• **Problems**:
1/ Using the passage on courage, answer each question:
(a) In how many ways do the dispositions that also bear the name of Courage differ?
(b) Which two of Homer's characters are given as examples of the Courage of Citizenship?
(c) Who does Hector say will be the first to fix disgrace upon him?
2/ In the passage on courage, why are those who act under compulsion from their commanders ranked lower than the Courage of Citizenship?
3/ Resume the passage on courage from its last line.
-- Page extract start --
Courage proper is somewhat of the
kind I have described, but there are dispositions,
differing in five ways, which also bear in common parlance
the name of Courage.
We will take first that which bears
most resemblance to the true, the Courage of Citizenship,
so named because the motives which are thought to
actuate the members of a community in braving danger
are the penalties and disgrace held out by the laws
to cowardice, and the dignities conferred on the Brave;
which is thought to be the reason why those are the
bravest people among whom cowards are visited with
disgrace and the Brave held in honour.
Such is the kind of Courage Homer
exhibits in his characters; Diomed and Hector for
example. The latter says,
“Polydamas will be the first to fix
Disgrace upon me.”
Diomed again,
“For Hector surely will hereafter say,
Speaking in Troy, Tydides by my hand”—
This I say most nearly resembles the
Courage before spoken of, because it arises from virtue,
from a feeling of shame, and a desire of what is noble
(that is, of honour), and avoidance of disgrace which
is base. In the same rank one would be inclined
to place those also who act under compulsion from
their commanders; yet are they really lower, because
not a sense of honour but fear is the motive from
which they act, and what they seek to avoid is not
that which is base but that which is simply painful:
commanders do in fact compel their men sometimes, as
Hector says (to quote Homer again),
“But whomsoever I shall find cowering
afar from the fight,
The teeth of dogs he shall by no means
escape.”
-- Page extract end --
-- Dataset excerpts start --
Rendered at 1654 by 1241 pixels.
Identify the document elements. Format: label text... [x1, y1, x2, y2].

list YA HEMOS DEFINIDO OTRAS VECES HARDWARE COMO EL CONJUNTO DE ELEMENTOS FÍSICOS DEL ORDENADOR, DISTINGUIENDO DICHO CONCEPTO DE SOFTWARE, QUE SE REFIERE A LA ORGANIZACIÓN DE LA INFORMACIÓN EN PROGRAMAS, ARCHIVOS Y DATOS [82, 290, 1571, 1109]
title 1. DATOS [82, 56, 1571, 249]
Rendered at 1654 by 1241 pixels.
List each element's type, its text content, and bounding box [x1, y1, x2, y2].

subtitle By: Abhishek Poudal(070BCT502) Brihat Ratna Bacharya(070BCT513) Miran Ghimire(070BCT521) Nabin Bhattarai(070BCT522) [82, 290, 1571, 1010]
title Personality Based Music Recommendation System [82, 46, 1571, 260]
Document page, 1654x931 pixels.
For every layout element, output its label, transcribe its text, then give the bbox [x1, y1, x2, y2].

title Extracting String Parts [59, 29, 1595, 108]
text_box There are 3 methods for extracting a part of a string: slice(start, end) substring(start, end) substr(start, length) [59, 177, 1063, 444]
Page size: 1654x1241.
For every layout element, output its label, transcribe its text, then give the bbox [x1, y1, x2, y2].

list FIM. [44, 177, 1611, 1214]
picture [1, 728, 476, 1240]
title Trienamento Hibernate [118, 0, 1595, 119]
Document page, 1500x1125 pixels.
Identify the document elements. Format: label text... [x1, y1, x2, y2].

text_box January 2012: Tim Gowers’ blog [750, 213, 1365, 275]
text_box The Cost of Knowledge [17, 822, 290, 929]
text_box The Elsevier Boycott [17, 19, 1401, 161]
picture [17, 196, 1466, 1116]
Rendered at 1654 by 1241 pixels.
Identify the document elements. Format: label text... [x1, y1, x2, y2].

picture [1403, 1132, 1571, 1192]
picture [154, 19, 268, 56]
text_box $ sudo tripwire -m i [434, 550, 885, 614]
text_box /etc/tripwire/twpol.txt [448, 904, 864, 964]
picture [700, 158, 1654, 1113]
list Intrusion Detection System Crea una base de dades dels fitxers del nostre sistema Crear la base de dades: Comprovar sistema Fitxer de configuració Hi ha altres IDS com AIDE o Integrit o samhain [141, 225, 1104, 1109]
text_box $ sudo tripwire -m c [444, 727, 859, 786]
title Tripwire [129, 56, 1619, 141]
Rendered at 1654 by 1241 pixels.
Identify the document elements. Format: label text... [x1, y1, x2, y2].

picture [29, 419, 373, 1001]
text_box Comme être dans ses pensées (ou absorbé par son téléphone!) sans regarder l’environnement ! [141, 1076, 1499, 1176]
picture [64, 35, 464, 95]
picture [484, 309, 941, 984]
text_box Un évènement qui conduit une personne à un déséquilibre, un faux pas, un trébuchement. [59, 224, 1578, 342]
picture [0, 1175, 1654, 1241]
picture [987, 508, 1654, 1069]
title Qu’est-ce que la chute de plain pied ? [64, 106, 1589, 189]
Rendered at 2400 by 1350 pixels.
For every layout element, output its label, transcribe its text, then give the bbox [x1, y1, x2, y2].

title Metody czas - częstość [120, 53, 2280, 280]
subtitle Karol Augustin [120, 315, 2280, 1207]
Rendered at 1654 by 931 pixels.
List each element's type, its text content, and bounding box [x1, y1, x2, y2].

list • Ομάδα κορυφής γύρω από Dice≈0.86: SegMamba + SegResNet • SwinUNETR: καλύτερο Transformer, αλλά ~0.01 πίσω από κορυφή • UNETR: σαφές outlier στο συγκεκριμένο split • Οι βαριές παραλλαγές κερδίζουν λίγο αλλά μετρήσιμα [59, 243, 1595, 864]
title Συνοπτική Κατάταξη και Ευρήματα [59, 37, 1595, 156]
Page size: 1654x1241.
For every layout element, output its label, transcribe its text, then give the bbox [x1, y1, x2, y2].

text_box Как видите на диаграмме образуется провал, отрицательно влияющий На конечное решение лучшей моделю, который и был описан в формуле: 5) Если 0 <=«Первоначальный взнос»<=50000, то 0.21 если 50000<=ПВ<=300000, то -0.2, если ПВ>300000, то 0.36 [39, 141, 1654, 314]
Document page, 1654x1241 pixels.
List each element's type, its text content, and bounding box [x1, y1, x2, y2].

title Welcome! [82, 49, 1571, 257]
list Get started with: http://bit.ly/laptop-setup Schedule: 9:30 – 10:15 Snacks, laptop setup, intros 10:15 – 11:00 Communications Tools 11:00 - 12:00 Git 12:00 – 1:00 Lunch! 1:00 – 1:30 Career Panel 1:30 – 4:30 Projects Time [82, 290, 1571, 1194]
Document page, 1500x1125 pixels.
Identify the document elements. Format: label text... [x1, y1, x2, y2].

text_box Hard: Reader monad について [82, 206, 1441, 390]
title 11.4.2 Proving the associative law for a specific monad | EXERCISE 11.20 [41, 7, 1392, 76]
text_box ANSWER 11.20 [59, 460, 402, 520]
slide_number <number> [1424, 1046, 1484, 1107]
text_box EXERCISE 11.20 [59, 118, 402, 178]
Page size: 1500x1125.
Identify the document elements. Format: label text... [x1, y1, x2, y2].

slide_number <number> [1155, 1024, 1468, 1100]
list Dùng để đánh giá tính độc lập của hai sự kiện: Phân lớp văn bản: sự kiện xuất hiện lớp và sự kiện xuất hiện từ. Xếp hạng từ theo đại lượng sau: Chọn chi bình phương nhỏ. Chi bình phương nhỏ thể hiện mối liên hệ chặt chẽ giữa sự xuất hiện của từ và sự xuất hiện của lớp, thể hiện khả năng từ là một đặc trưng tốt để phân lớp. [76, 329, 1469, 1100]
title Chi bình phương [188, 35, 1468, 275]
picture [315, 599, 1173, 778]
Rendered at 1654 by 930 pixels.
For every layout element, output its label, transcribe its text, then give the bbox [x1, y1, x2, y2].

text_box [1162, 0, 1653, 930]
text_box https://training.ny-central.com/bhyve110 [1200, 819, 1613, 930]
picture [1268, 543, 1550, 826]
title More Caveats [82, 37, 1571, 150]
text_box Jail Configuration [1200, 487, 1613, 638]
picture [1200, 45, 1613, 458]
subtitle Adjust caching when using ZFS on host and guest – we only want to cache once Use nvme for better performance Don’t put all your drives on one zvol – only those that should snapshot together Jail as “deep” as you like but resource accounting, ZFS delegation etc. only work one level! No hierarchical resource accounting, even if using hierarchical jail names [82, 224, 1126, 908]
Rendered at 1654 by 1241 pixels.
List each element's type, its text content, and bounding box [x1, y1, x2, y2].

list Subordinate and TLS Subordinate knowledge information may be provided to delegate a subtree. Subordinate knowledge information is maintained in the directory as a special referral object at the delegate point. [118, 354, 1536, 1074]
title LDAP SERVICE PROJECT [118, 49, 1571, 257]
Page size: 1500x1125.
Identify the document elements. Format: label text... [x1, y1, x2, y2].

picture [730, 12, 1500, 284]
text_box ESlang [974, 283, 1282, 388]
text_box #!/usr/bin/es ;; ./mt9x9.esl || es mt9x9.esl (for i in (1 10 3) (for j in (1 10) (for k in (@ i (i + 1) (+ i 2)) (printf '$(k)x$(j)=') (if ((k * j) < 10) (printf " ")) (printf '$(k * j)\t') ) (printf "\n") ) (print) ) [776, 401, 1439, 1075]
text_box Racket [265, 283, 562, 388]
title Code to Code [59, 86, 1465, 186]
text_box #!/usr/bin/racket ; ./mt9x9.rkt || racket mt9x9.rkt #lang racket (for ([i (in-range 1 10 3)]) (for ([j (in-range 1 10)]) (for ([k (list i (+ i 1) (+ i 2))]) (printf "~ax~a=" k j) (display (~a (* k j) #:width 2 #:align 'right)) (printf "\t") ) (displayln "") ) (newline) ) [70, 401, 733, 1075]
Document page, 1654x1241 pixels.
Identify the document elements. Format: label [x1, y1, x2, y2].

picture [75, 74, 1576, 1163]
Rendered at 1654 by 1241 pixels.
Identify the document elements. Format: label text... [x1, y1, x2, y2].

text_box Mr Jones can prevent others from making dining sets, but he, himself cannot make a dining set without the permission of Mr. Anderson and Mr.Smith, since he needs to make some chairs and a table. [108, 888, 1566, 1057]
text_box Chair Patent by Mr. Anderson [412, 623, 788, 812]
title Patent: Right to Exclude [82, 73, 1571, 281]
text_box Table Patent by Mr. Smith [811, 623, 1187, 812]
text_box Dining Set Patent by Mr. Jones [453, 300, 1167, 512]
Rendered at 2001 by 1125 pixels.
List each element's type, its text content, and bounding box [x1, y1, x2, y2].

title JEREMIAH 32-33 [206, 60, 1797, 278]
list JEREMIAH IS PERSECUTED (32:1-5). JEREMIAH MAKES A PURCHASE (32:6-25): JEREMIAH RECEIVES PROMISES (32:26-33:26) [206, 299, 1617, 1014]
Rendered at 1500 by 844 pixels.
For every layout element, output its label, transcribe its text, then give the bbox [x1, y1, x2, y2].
-- Dataset excerpts end --
• **Answers given**:
1/
(a) Five.
(b) Diomed and Hector.
(c) Polydamas.

2/ They act from fear rather than a sense of honour. What they seek to avoid is not what is base but only what is painful.

3/
[Sidenote: III6_h_] Those commanders
who station staunch troops by doubtful ones, or who
beat their men if they flinch, or who draw their troops
up in line with the trenches, or other similar obstacles,
in their rear, do in effect the same as Hector, for
they all use compulsion.
But a man is to be Brave, not on compulsion,
but from a sense of honour.
In the next place, Experience and
Skill in the various particulars is thought to be
a species of Courage: whence Socrates also thought
that Courage was knowledge.
This quality is exhibited of course
by different men under different circumstances, but
in warlike matters, with which we are now concerned,
it is exhibited by the soldiers (“the regulars”):
for there are, it would seem, many things in war of
no real importance which these have been constantly
used to see; so they have a show of Courage because
other people are not aware of the real nature of these
things. Then again by reason of their skill they
are better able than any others to inflict without
suffering themselves, because they are able to use
their arms and have such as are most serviceable both
with a view to offence and defence: so that their
case is parallel to that of armed men fighting with
unarmed or trained athletes with amateurs, since in
contests of this kind those are the best fighters,
not who are the bravest men, but who are the strongest
and are in the best condition.
In fact, the regular troops come to
be cowards whenever the danger is greater than their
means of meeting it; supposing, for example, that
they are inferior in numbers and resources: then
they are the first to fly, but the mere militia stand
and fall on the ground (which as you know really happened
at the Hermæum), for in the eyes of these flight was
disgraceful and death preferable to safety bought at
such a price: while “the regulars”
originally went into the danger under a notion of
their own superiority, but on discovering their error
they took to flight, having greater fear of death
than of disgrace; but this is not the feeling of the
Brave man.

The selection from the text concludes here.